*** Data ***

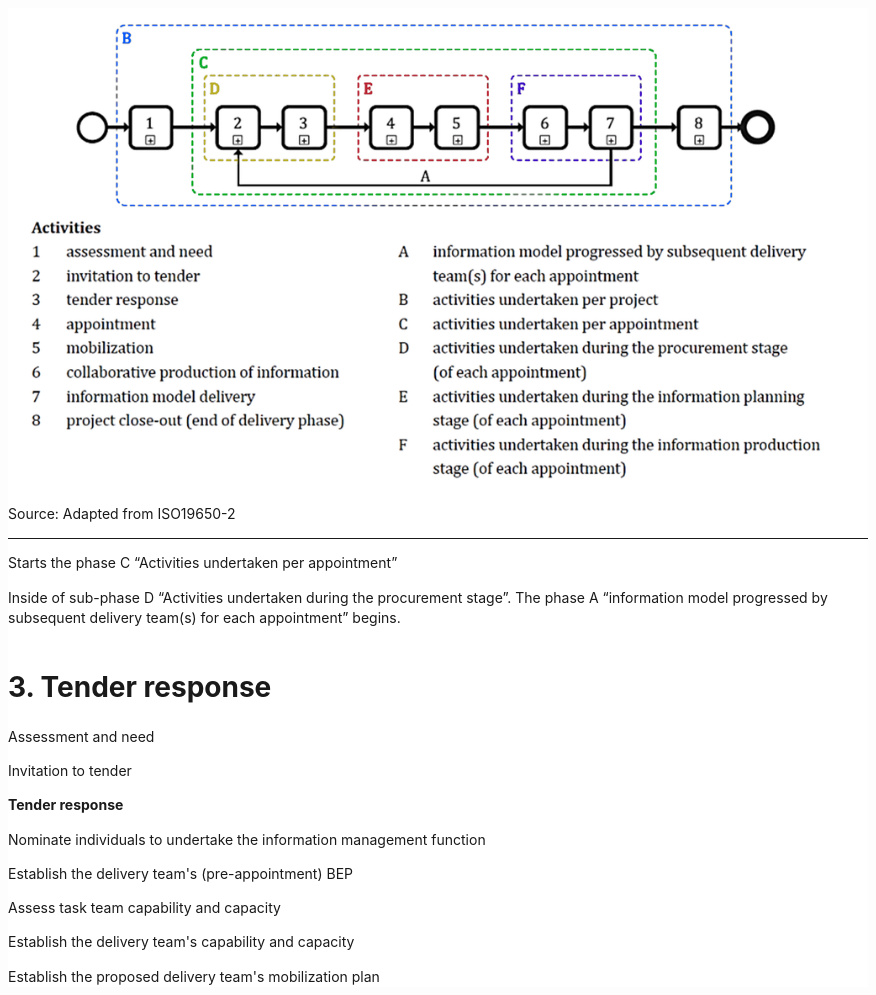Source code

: ![](img/iBIMD_Course_20230701142.png)

Source: Adapted from ISO19650\-2

---

Starts the phase C “Activities undertaken per appointment”

Inside of sub-phase D “Activities undertaken during the procurement stage”. 
The phase A “information model progressed by subsequent delivery team(s) for each appointment” begins.

 


# 3. Tender response

Assessment and need

Invitation to tender

__Tender response__

Nominate individuals to undertake the information management function

Establish the delivery team's \(pre\-appointment\) BEP

Assess task team capability and capacity

Establish the delivery team's capability and capacity

Establish the proposed delivery team's mobilization plan
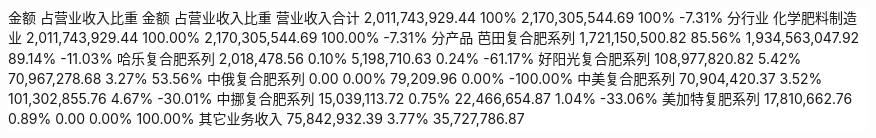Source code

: 金额
占营业收入比重
金额
占营业收入比重
营业收入合计
2,011,743,929.44
100%
2,170,305,544.69
100%
-7.31%
分行业
化学肥料制造业
2,011,743,929.44
100.00%
2,170,305,544.69
100.00%
-7.31%
分产品
芭田复合肥系列
1,721,150,500.82
85.56%
1,934,563,047.92
89.14%
-11.03%
哈乐复合肥系列
2,018,478.56
0.10%
5,198,710.63
0.24%
-61.17%
好阳光复合肥系列
108,977,820.82
5.42%
70,967,278.68
3.27%
53.56%
中俄复合肥系列
0.00
0.00%
79,209.96
0.00%
-100.00%
中美复合肥系列
70,904,420.37
3.52%
101,302,855.76
4.67%
-30.01%
中挪复合肥系列
15,039,113.72
0.75%
22,466,654.87
1.04%
-33.06%
美加特复肥系列
17,810,662.76
0.89%
0.00
0.00%
100.00%
其它业务收入
75,842,932.39
3.77%
35,727,786.87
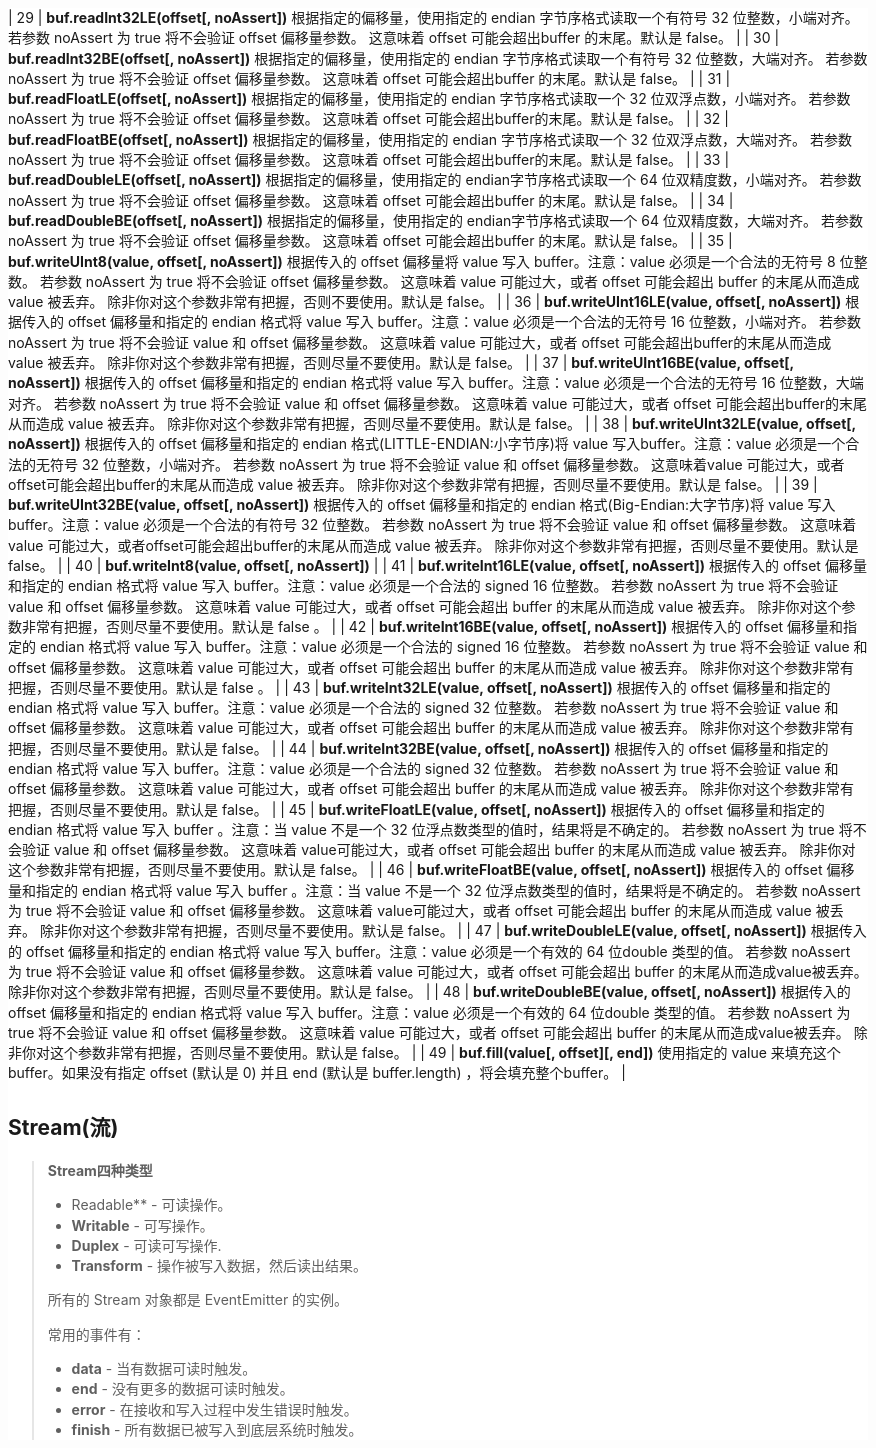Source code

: | 29   | **buf.readInt32LE(offset[, noAssert])** 根据指定的偏移量，使用指定的 endian 字节序格式读取一个有符号 32 位整数，小端对齐。 若参数 noAssert 为 true 将不会验证 offset 偏移量参数。 这意味着 offset 可能会超出buffer 的末尾。默认是 false。 |
| 30   | **buf.readInt32BE(offset[, noAssert])** 根据指定的偏移量，使用指定的 endian 字节序格式读取一个有符号 32 位整数，大端对齐。 若参数 noAssert 为 true 将不会验证 offset 偏移量参数。 这意味着 offset 可能会超出buffer 的末尾。默认是 false。 |
| 31   | **buf.readFloatLE(offset[, noAssert])** 根据指定的偏移量，使用指定的 endian 字节序格式读取一个 32 位双浮点数，小端对齐。 若参数 noAssert 为 true 将不会验证 offset 偏移量参数。 这意味着 offset 可能会超出buffer的末尾。默认是 false。 |
| 32   | **buf.readFloatBE(offset[, noAssert])** 根据指定的偏移量，使用指定的 endian 字节序格式读取一个 32 位双浮点数，大端对齐。 若参数 noAssert 为 true 将不会验证 offset 偏移量参数。 这意味着 offset 可能会超出buffer的末尾。默认是 false。 |
| 33   | **buf.readDoubleLE(offset[, noAssert])** 根据指定的偏移量，使用指定的 endian字节序格式读取一个 64 位双精度数，小端对齐。 若参数 noAssert 为 true 将不会验证 offset 偏移量参数。 这意味着 offset 可能会超出buffer 的末尾。默认是 false。 |
| 34   | **buf.readDoubleBE(offset[, noAssert])** 根据指定的偏移量，使用指定的 endian字节序格式读取一个 64 位双精度数，大端对齐。 若参数 noAssert 为 true 将不会验证 offset 偏移量参数。 这意味着 offset 可能会超出buffer 的末尾。默认是 false。 |
| 35   | **buf.writeUInt8(value, offset[, noAssert])** 根据传入的 offset 偏移量将 value 写入 buffer。注意：value 必须是一个合法的无符号 8 位整数。 若参数 noAssert 为 true 将不会验证 offset 偏移量参数。 这意味着 value 可能过大，或者 offset 可能会超出 buffer 的末尾从而造成 value 被丢弃。 除非你对这个参数非常有把握，否则不要使用。默认是 false。 |
| 36   | **buf.writeUInt16LE(value, offset[, noAssert])** 根据传入的 offset 偏移量和指定的 endian 格式将 value 写入 buffer。注意：value 必须是一个合法的无符号 16 位整数，小端对齐。 若参数 noAssert 为 true 将不会验证 value 和 offset 偏移量参数。 这意味着 value 可能过大，或者 offset 可能会超出buffer的末尾从而造成 value 被丢弃。 除非你对这个参数非常有把握，否则尽量不要使用。默认是 false。 |
| 37   | **buf.writeUInt16BE(value, offset[, noAssert])** 根据传入的 offset 偏移量和指定的 endian 格式将 value 写入 buffer。注意：value 必须是一个合法的无符号 16 位整数，大端对齐。 若参数 noAssert 为 true 将不会验证 value 和 offset 偏移量参数。 这意味着 value 可能过大，或者 offset 可能会超出buffer的末尾从而造成 value 被丢弃。 除非你对这个参数非常有把握，否则尽量不要使用。默认是 false。 |
| 38   | **buf.writeUInt32LE(value, offset[, noAssert])** 根据传入的 offset 偏移量和指定的 endian 格式(LITTLE-ENDIAN:小字节序)将 value 写入buffer。注意：value 必须是一个合法的无符号 32 位整数，小端对齐。 若参数 noAssert 为 true 将不会验证 value 和 offset 偏移量参数。 这意味着value 可能过大，或者offset可能会超出buffer的末尾从而造成 value 被丢弃。 除非你对这个参数非常有把握，否则尽量不要使用。默认是 false。 |
| 39   | **buf.writeUInt32BE(value, offset[, noAssert])** 根据传入的 offset 偏移量和指定的 endian 格式(Big-Endian:大字节序)将 value 写入buffer。注意：value 必须是一个合法的有符号 32 位整数。 若参数 noAssert 为 true 将不会验证 value 和 offset 偏移量参数。 这意味着 value 可能过大，或者offset可能会超出buffer的末尾从而造成 value 被丢弃。 除非你对这个参数非常有把握，否则尽量不要使用。默认是 false。 |
| 40   | **buf.writeInt8(value, offset[, noAssert])**                 |
| 41   | **buf.writeInt16LE(value, offset[, noAssert])** 根据传入的 offset 偏移量和指定的 endian 格式将 value 写入 buffer。注意：value 必须是一个合法的 signed 16 位整数。 若参数 noAssert 为 true 将不会验证 value 和 offset 偏移量参数。 这意味着 value 可能过大，或者 offset 可能会超出 buffer 的末尾从而造成 value 被丢弃。 除非你对这个参数非常有把握，否则尽量不要使用。默认是 false 。 |
| 42   | **buf.writeInt16BE(value, offset[, noAssert])** 根据传入的 offset 偏移量和指定的 endian 格式将 value 写入 buffer。注意：value 必须是一个合法的 signed 16 位整数。 若参数 noAssert 为 true 将不会验证 value 和 offset 偏移量参数。 这意味着 value 可能过大，或者 offset 可能会超出 buffer 的末尾从而造成 value 被丢弃。 除非你对这个参数非常有把握，否则尽量不要使用。默认是 false 。 |
| 43   | **buf.writeInt32LE(value, offset[, noAssert])** 根据传入的 offset 偏移量和指定的 endian 格式将 value 写入 buffer。注意：value 必须是一个合法的 signed 32 位整数。 若参数 noAssert 为 true 将不会验证 value 和 offset 偏移量参数。 这意味着 value 可能过大，或者 offset 可能会超出 buffer 的末尾从而造成 value 被丢弃。 除非你对这个参数非常有把握，否则尽量不要使用。默认是 false。 |
| 44   | **buf.writeInt32BE(value, offset[, noAssert])** 根据传入的 offset 偏移量和指定的 endian 格式将 value 写入 buffer。注意：value 必须是一个合法的 signed 32 位整数。 若参数 noAssert 为 true 将不会验证 value 和 offset 偏移量参数。 这意味着 value 可能过大，或者 offset 可能会超出 buffer 的末尾从而造成 value 被丢弃。 除非你对这个参数非常有把握，否则尽量不要使用。默认是 false。 |
| 45   | **buf.writeFloatLE(value, offset[, noAssert])** 根据传入的 offset 偏移量和指定的 endian 格式将 value 写入 buffer 。注意：当 value 不是一个 32 位浮点数类型的值时，结果将是不确定的。 若参数 noAssert 为 true 将不会验证 value 和 offset 偏移量参数。 这意味着 value可能过大，或者 offset 可能会超出 buffer 的末尾从而造成 value 被丢弃。 除非你对这个参数非常有把握，否则尽量不要使用。默认是 false。 |
| 46   | **buf.writeFloatBE(value, offset[, noAssert])** 根据传入的 offset 偏移量和指定的 endian 格式将 value 写入 buffer 。注意：当 value 不是一个 32 位浮点数类型的值时，结果将是不确定的。 若参数 noAssert 为 true 将不会验证 value 和 offset 偏移量参数。 这意味着 value可能过大，或者 offset 可能会超出 buffer 的末尾从而造成 value 被丢弃。 除非你对这个参数非常有把握，否则尽量不要使用。默认是 false。 |
| 47   | **buf.writeDoubleLE(value, offset[, noAssert])** 根据传入的 offset 偏移量和指定的 endian 格式将 value 写入 buffer。注意：value 必须是一个有效的 64 位double 类型的值。 若参数 noAssert 为 true 将不会验证 value 和 offset 偏移量参数。 这意味着 value 可能过大，或者 offset 可能会超出 buffer 的末尾从而造成value被丢弃。 除非你对这个参数非常有把握，否则尽量不要使用。默认是 false。 |
| 48   | **buf.writeDoubleBE(value, offset[, noAssert])** 根据传入的 offset 偏移量和指定的 endian 格式将 value 写入 buffer。注意：value 必须是一个有效的 64 位double 类型的值。 若参数 noAssert 为 true 将不会验证 value 和 offset 偏移量参数。 这意味着 value 可能过大，或者 offset 可能会超出 buffer 的末尾从而造成value被丢弃。 除非你对这个参数非常有把握，否则尽量不要使用。默认是 false。 |
| 49   | **buf.fill(value[, offset][, end])** 使用指定的 value 来填充这个 buffer。如果没有指定 offset (默认是 0) 并且 end (默认是 buffer.length) ，将会填充整个buffer。 |

## Stream(流)

> **Stream四种类型**
>
> - Readable** - 可读操作。
> - **Writable** - 可写操作。
> - **Duplex** - 可读可写操作.
> - **Transform** - 操作被写入数据，然后读出结果。
>
> 
>
> 所有的 Stream 对象都是 EventEmitter 的实例。
>
> 常用的事件有：
>
> - **data** - 当有数据可读时触发。
> - **end** - 没有更多的数据可读时触发。
> - **error** - 在接收和写入过程中发生错误时触发。
> - **finish** - 所有数据已被写入到底层系统时触发。
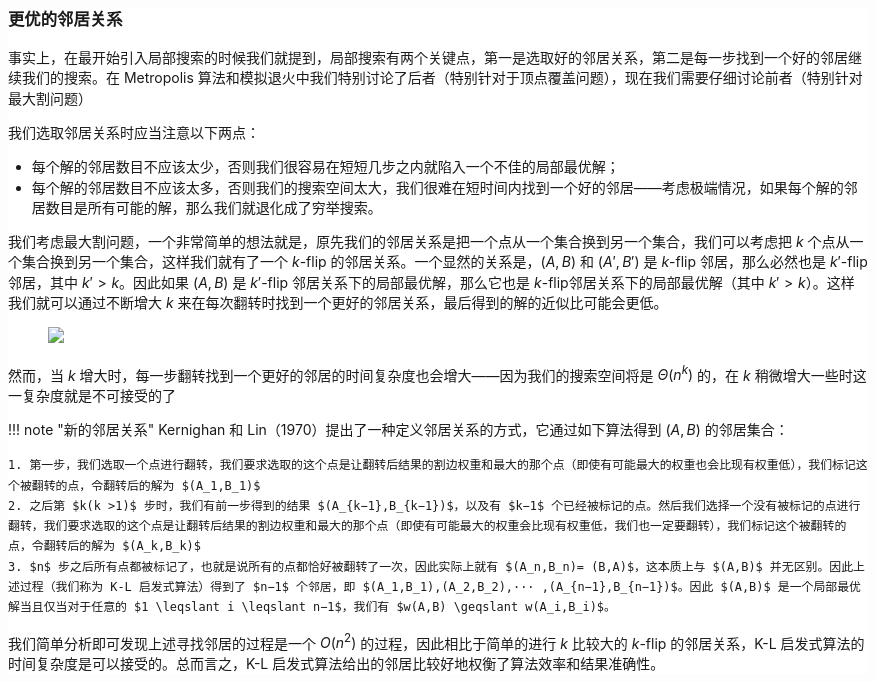 ### 更优的邻居关系

事实上，在最开始引入局部搜索的时候我们就提到，局部搜索有两个关键点，第一是选取好的邻居关系，第二是每一步找到一个好的邻居继续我们的搜索。在 Metropolis 算法和模拟退火中我们特别讨论了后者（特别针对于顶点覆盖问题），现在我们需要仔细讨论前者（特别针对最大割问题）

我们选取邻居关系时应当注意以下两点：

- 每个解的邻居数目不应该太少，否则我们很容易在短短几步之内就陷入一个不佳的局部最优解；
- 每个解的邻居数目不应该太多，否则我们的搜索空间太大，我们很难在短时间内找到一个好的邻居——考虑极端情况，如果每个解的邻居数目是所有可能的解，那么我们就退化成了穷举搜索。

我们考虑最大割问题，一个非常简单的想法就是，原先我们的邻居关系是把一个点从一个集合换到另一个集合，我们可以考虑把 $k$ 个点从一个集合换到另一个集合，这样我们就有了一个 $k$-flip 的邻居关系。一个显然的关系是，$(A,B)$ 和 $(A',B')$ 是 $k$-flip 邻居，那么必然也是 $k'$-flip 邻居，其中 $k'>k$。因此如果 $(A,B)$ 是 $k'$-flip 邻居关系下的局部最优解，那么它也是 $k$-flip邻居关系下的局部最优解（其中 $k'>k$）。这样我们就可以通过不断增大 $k$ 来在每次翻转时找到一个更好的邻居关系，最后得到的解的近似比可能会更低。

<figure>
    <img src="../assets/更优的邻居关系.png" width="80%" />
</figure>

然而，当 $k$ 增大时，每一步翻转找到一个更好的邻居的时间复杂度也会增大——因为我们的搜索空间将是 $\Theta(n^k)$ 的，在 $k$ 稍微增大一些时这一复杂度就是不可接受的了

!!! note "新的邻居关系"
    Kernighan 和 Lin（1970）提出了一种定义邻居关系的方式，它通过如下算法得到 $(A,B)$ 的邻居集合：

    1. 第一步，我们选取一个点进行翻转，我们要求选取的这个点是让翻转后结果的割边权重和最大的那个点（即使有可能最大的权重也会比现有权重低），我们标记这个被翻转的点，令翻转后的解为 $(A_1,B_1)$
    2. 之后第 $k(k >1)$ 步时，我们有前一步得到的结果 $(A_{k−1},B_{k−1})$，以及有 $k−1$ 个已经被标记的点。然后我们选择一个没有被标记的点进行翻转，我们要求选取的这个点是让翻转后结果的割边权重和最大的那个点（即使有可能最大的权重会比现有权重低，我们也一定要翻转），我们标记这个被翻转的点，令翻转后的解为 $(A_k,B_k)$
    3. $n$ 步之后所有点都被标记了，也就是说所有的点都恰好被翻转了一次，因此实际上就有 $(A_n,B_n)= (B,A)$，这本质上与 $(A,B)$ 并无区别。因此上述过程（我们称为 K-L 启发式算法）得到了 $n−1$ 个邻居，即 $(A_1,B_1),(A_2,B_2),··· ,(A_{n−1},B_{n−1})$。因此 $(A,B)$ 是一个局部最优解当且仅当对于任意的 $1 \leqslant i \leqslant n−1$，我们有 $w(A,B) \geqslant w(A_i,B_i)$。

我们简单分析即可发现上述寻找邻居的过程是一个 $O(n^2)$ 的过程，因此相比于简单的进行 $k$ 比较大的 $k$-flip 的邻居关系，K-L 启发式算法的时间复杂度是可以接受的。总而言之，K-L 启发式算法给出的邻居比较好地权衡了算法效率和结果准确性。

*** End of Data ***

What is required: Show each line in the data where the string "写入buffer" appears.

Your response:
| 38   | **buf.writeUInt32LE(value, offset[, noAssert])** 根据传入的 offset 偏移量和指定的 endian 格式(LITTLE-ENDIAN:小字节序)将 value 写入buffer。注意：value 必须是一个合法的无符号 32 位整数，小端对齐。 若参数 noAssert 为 true 将不会验证 value 和 offset 偏移量参数。 这意味着value 可能过大，或者offset可能会超出buffer的末尾从而造成 value 被丢弃。 除非你对这个参数非常有把握，否则尽量不要使用。默认是 false。 |
| 39   | **buf.writeUInt32BE(value, offset[, noAssert])** 根据传入的 offset 偏移量和指定的 endian 格式(Big-Endian:大字节序)将 value 写入buffer。注意：value 必须是一个合法的有符号 32 位整数。 若参数 noAssert 为 true 将不会验证 value 和 offset 偏移量参数。 这意味着 value 可能过大，或者offset可能会超出buffer的末尾从而造成 value 被丢弃。 除非你对这个参数非常有把握，否则尽量不要使用。默认是 false。 |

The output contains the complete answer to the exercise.